The task:
For this exercise, copy exactly the lines below from the one with "да се справим с бъдещите предизвикателства и" through the one with "en general, con la intención de transferir la" and leave out the pictures.

Exercise input:
════════════════════
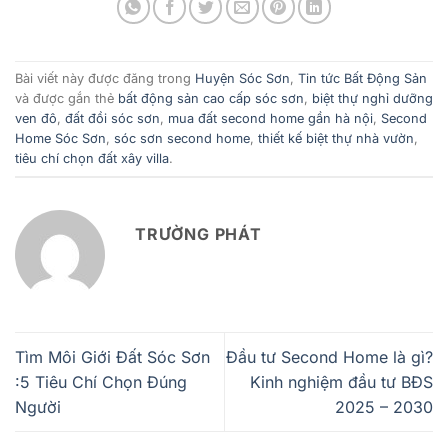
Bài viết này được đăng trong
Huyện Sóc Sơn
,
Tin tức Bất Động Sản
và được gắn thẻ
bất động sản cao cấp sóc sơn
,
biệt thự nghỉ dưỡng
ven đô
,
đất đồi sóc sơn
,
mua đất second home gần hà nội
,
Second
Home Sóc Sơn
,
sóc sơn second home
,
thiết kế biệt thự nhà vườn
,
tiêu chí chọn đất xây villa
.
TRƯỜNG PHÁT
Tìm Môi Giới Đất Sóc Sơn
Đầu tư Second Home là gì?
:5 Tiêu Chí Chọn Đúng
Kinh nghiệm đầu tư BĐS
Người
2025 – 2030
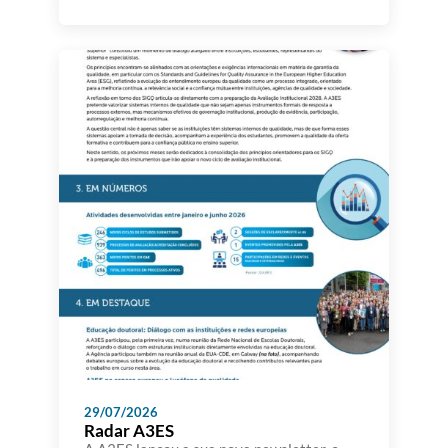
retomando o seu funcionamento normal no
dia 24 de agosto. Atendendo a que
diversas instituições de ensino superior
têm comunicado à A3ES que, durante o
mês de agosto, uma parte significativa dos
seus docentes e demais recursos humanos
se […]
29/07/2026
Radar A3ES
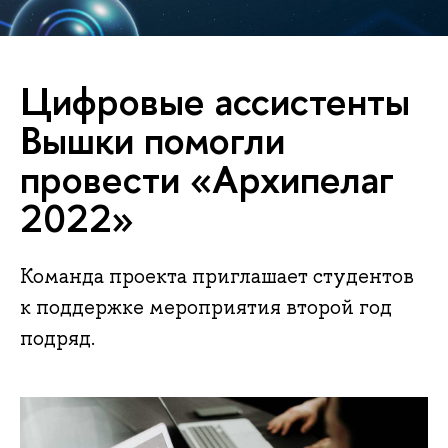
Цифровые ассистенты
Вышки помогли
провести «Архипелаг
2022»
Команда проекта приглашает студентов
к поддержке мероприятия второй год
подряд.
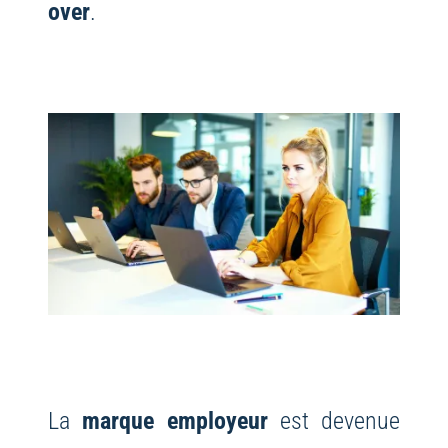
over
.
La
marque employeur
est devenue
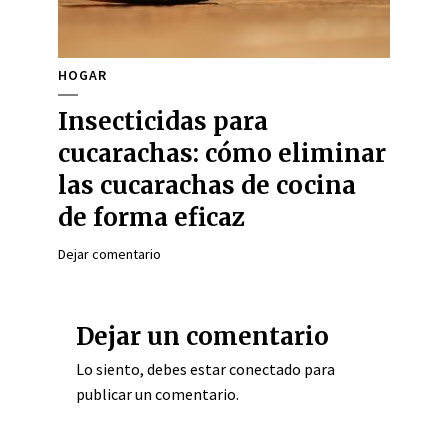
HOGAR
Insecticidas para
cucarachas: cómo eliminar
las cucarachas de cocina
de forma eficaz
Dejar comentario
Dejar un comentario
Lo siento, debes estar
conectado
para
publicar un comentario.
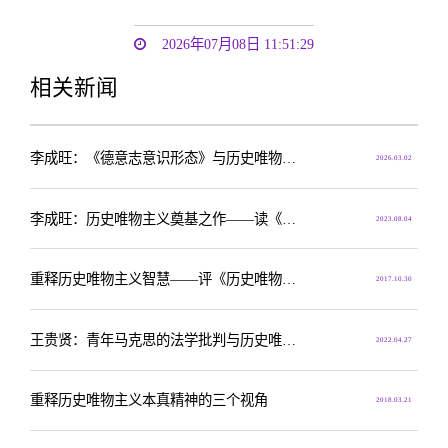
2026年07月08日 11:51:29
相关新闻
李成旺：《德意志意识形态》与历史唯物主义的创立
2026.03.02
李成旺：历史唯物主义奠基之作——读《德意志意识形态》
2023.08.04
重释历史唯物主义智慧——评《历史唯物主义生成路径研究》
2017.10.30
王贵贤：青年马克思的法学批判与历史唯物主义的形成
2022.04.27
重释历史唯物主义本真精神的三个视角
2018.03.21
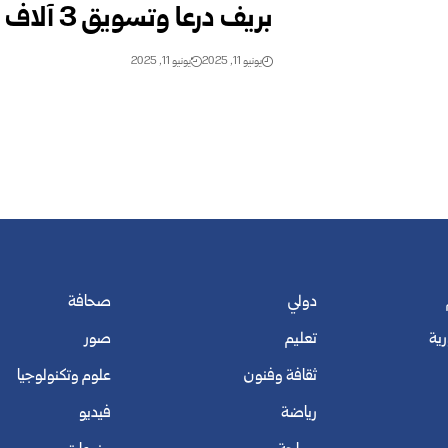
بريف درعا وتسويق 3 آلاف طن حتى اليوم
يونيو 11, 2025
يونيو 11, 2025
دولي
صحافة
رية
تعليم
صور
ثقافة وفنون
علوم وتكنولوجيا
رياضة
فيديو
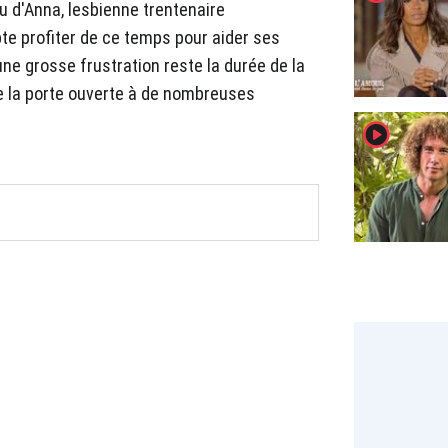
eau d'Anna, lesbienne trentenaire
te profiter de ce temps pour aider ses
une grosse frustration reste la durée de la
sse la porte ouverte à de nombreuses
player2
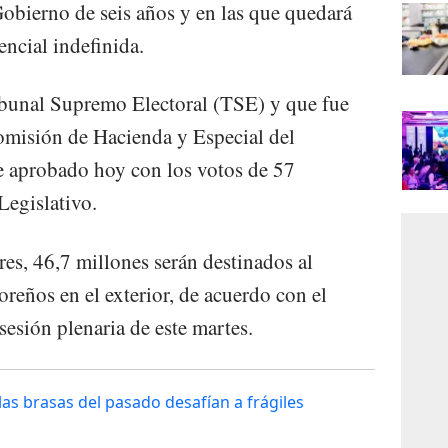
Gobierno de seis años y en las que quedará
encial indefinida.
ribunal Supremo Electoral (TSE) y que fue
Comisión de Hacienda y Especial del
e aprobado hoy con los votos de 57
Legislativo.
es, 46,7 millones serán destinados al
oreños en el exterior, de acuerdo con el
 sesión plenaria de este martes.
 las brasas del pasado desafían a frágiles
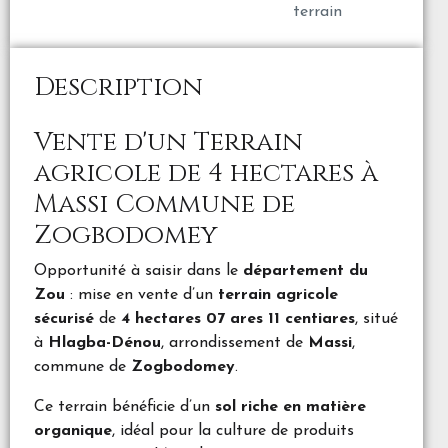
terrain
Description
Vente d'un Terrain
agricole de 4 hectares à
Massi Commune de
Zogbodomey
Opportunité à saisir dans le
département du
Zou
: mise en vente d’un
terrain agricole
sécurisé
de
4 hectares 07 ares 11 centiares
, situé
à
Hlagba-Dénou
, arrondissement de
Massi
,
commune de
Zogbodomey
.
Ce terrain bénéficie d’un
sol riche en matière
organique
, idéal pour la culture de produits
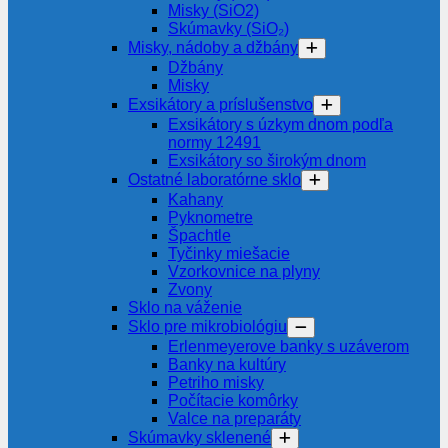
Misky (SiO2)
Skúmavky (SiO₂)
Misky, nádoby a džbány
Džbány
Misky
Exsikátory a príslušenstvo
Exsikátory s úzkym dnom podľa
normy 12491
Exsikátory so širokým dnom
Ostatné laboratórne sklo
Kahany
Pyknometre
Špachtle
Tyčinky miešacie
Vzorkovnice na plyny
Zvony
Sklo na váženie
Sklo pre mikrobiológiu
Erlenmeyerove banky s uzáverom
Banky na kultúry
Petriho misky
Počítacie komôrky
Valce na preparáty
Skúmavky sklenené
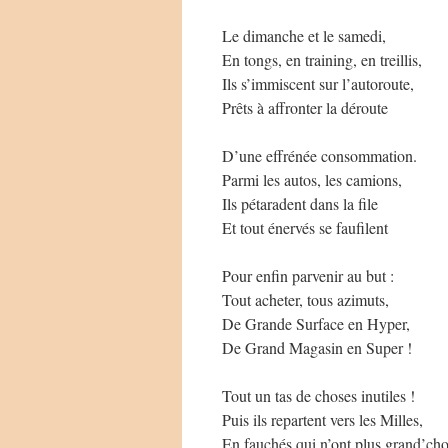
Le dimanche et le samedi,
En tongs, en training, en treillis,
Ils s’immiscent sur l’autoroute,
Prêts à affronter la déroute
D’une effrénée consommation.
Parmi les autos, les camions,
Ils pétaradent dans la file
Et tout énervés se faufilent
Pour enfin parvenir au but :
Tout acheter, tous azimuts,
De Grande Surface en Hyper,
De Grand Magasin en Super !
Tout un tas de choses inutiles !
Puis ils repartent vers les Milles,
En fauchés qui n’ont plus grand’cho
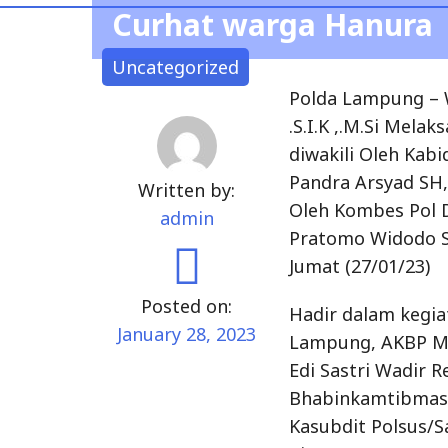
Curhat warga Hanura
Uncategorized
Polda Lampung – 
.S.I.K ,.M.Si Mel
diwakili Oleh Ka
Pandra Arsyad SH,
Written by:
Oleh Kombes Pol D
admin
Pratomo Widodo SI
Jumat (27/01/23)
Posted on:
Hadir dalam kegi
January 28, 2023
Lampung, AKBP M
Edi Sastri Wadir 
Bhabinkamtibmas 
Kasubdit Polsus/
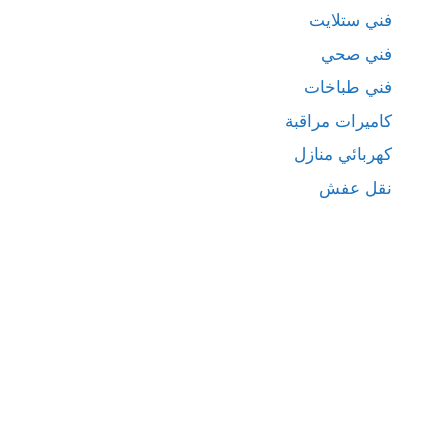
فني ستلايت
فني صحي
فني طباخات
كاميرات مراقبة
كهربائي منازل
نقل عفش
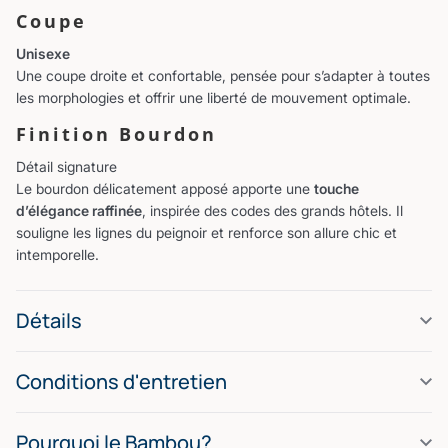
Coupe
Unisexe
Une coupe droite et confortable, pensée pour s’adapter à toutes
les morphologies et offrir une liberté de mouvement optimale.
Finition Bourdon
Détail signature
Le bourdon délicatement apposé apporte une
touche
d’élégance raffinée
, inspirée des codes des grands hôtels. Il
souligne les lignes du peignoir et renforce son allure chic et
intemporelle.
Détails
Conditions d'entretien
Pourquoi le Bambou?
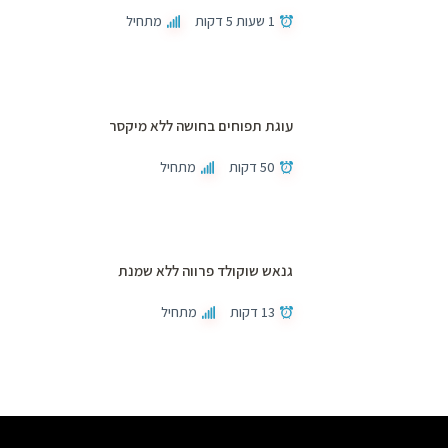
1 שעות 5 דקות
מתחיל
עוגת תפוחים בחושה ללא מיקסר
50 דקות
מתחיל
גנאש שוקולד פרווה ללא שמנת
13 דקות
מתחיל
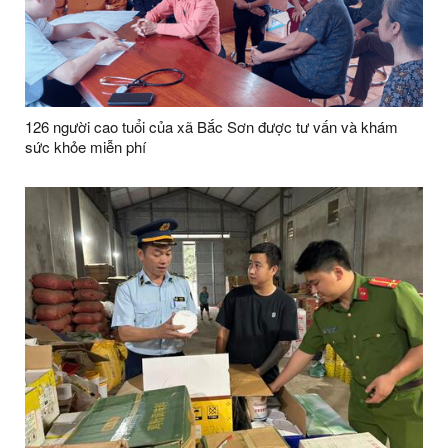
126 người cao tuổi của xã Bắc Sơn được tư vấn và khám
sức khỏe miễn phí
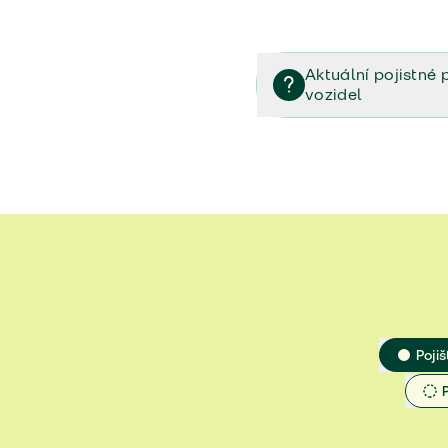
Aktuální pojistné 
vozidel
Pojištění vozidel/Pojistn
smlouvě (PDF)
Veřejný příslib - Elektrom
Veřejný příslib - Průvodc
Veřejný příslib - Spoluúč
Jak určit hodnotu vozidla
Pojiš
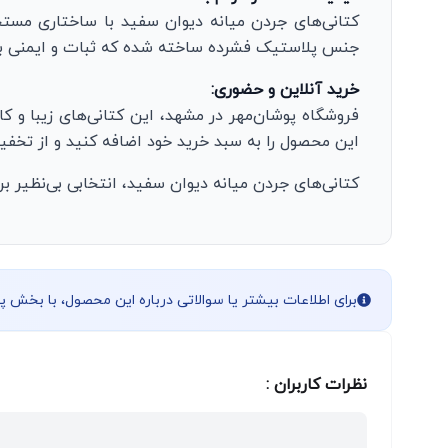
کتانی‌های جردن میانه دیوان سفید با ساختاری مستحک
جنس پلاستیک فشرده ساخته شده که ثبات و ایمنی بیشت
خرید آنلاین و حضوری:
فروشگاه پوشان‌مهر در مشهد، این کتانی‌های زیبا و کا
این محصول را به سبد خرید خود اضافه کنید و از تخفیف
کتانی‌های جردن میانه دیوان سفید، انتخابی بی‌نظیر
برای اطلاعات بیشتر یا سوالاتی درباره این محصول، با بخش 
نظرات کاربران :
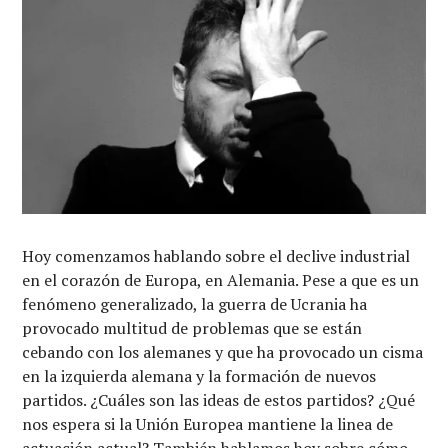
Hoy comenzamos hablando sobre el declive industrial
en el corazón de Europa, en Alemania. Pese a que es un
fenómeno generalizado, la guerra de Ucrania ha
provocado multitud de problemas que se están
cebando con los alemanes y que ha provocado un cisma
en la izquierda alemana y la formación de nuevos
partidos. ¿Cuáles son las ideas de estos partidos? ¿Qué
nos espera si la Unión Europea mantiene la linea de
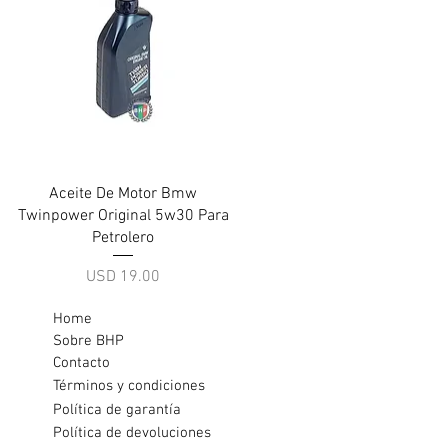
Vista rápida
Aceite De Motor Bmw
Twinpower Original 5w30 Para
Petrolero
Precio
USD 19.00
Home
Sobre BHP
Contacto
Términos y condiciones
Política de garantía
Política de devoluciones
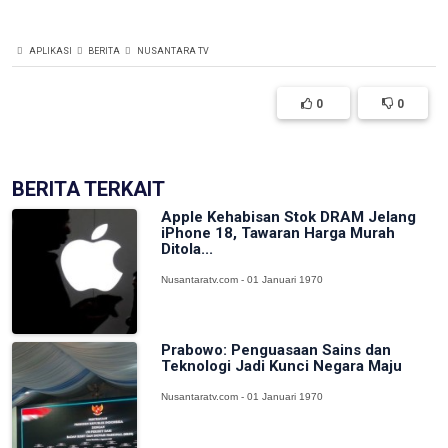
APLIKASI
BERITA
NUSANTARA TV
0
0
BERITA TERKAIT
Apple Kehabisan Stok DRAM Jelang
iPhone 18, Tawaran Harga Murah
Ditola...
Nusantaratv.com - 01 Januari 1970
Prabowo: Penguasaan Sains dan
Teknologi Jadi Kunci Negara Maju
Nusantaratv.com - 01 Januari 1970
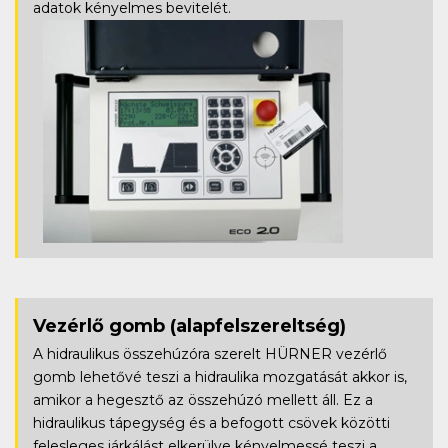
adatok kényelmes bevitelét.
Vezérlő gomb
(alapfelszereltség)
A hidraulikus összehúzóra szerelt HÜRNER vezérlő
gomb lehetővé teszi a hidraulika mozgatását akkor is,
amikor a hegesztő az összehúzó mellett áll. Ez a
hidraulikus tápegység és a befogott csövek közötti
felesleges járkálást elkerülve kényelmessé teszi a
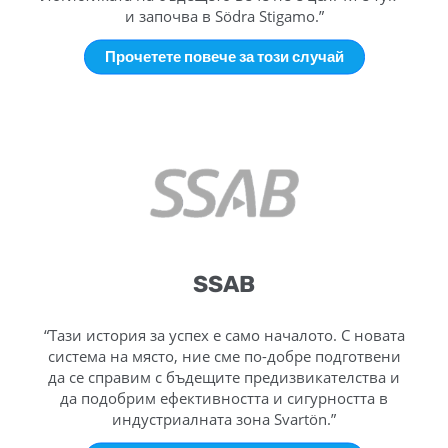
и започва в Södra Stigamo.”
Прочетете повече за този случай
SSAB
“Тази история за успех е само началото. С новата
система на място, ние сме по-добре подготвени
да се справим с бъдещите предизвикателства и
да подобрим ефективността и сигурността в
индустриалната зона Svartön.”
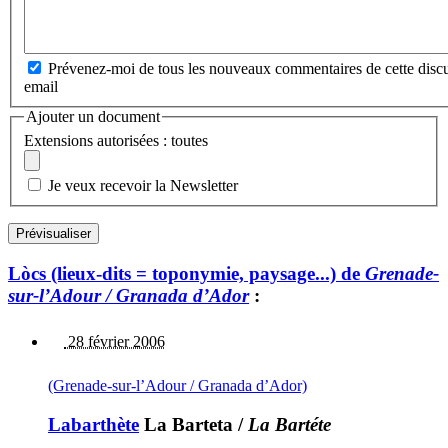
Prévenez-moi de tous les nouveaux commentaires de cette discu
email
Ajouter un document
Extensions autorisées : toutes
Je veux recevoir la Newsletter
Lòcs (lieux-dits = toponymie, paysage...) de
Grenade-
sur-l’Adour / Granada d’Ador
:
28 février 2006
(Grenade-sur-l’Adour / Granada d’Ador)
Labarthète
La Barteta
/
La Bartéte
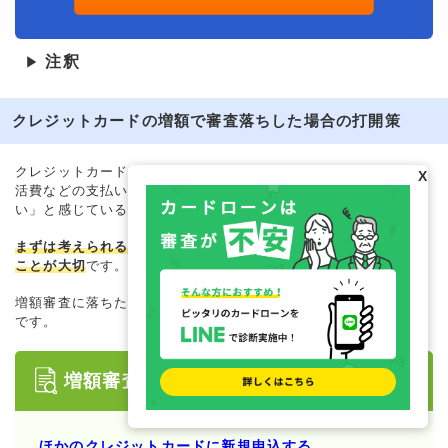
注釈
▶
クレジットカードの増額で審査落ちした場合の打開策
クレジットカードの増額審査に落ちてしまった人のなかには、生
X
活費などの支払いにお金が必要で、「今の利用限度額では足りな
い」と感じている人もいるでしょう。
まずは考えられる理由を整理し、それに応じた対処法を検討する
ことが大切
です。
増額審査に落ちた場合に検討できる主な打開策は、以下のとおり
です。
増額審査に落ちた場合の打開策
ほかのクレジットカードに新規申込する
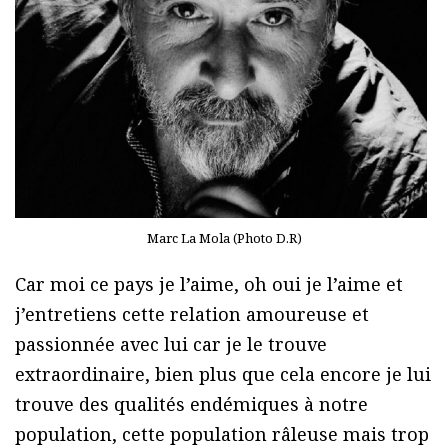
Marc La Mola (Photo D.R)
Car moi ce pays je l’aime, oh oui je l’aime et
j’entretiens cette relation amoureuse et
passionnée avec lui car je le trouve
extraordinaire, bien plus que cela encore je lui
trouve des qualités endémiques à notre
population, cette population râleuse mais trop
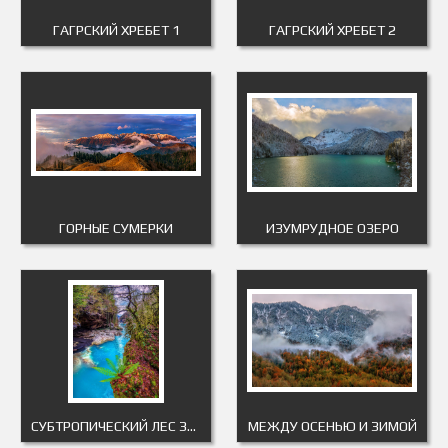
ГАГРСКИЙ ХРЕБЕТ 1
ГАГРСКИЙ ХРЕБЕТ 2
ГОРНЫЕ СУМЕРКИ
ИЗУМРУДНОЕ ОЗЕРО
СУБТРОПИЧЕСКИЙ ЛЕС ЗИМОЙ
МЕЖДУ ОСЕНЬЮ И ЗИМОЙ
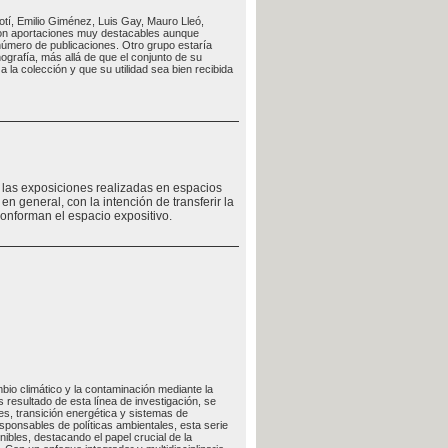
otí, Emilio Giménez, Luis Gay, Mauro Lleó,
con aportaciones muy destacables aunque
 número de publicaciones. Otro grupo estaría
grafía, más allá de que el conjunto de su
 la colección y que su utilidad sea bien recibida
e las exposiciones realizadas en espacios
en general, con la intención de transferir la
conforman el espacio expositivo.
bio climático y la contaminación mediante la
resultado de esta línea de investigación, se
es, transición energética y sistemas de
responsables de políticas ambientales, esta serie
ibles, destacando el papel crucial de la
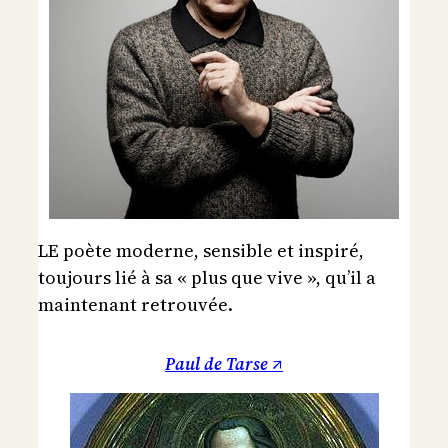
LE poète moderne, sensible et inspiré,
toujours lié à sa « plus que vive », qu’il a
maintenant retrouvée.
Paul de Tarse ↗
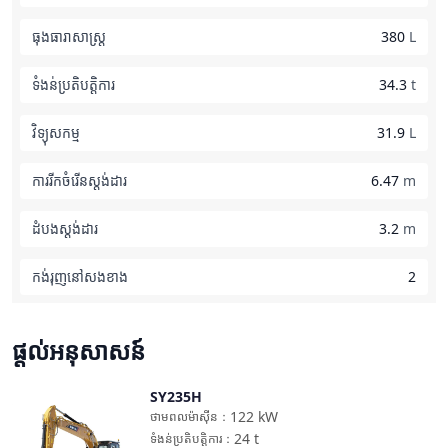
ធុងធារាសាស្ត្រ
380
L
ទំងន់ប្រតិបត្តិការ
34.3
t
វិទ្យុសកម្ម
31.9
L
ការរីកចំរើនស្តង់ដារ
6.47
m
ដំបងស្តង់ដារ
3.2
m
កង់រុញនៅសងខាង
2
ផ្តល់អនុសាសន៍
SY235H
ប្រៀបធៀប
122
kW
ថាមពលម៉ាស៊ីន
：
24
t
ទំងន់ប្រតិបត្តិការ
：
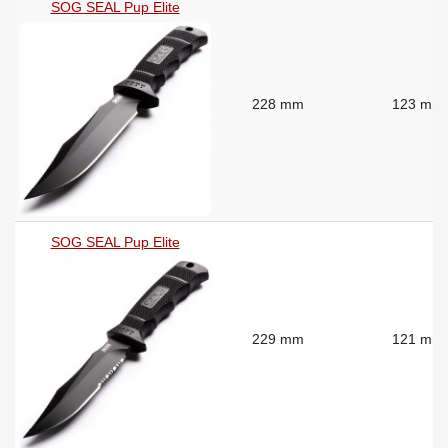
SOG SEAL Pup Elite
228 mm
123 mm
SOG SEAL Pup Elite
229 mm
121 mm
════════════════════
Result below:
да се справим с бъдещите предизвикателства и
да подобрим ефективността и сигурността в
индустриалната зона Svartön.”
Prévenez-moi de tous les nouveaux commentaires de cette discu
email
Ajouter un document
Extensions autorisées : toutes
Je veux recevoir la Newsletter
Lòcs (lieux-dits = toponymie, paysage...) de
Grenade-
sur-l’Adour / Granada d’Ador
:
28 février 2006
(Grenade-sur-l’Adour / Granada d’Ador)
Labarthète
La Barteta
/
La Bartéte
注釈
▶
クレジットカードの増額で審査落ちした場合の打開策
クレジットカードの増額審査に落ちてしまった人のなかには、生
X
活費などの支払いにお金が必要で、「今の利用限度額では足りな
い」と感じている人もいるでしょう。
まずは考えられる理由を整理し、それに応じた対処法を検討する
ことが大切
です。
増額審査に落ちた場合に検討できる主な打開策は、以下のとおり
です。
増額審査に落ちた場合の打開策
ほかのクレジットカードに新規申込する
Marc La Mola (Photo D.R)
Car moi ce pays je l’aime, oh oui je l’aime et
j’entretiens cette relation amoureuse et
passionnée avec lui car je le trouve
extraordinaire, bien plus que cela encore je lui
trouve des qualités endémiques à notre
population, cette population râleuse mais trop
ГАГРСКИЙ ХРЕБЕТ 1
ГАГРСКИЙ ХРЕБЕТ 2
ГОРНЫЕ СУМЕРКИ
ИЗУМРУДНОЕ ОЗЕРО
СУБТРОПИЧЕСКИЙ ЛЕС ЗИМОЙ
МЕЖДУ ОСЕНЬЮ И ЗИМОЙ
otí, Emilio Giménez, Luis Gay, Mauro Lleó,
con aportaciones muy destacables aunque
 número de publicaciones. Otro grupo estaría
grafía, más allá de que el conjunto de su
 la colección y que su utilidad sea bien recibida
e las exposiciones realizadas en espacios
en general, con la intención de transferir la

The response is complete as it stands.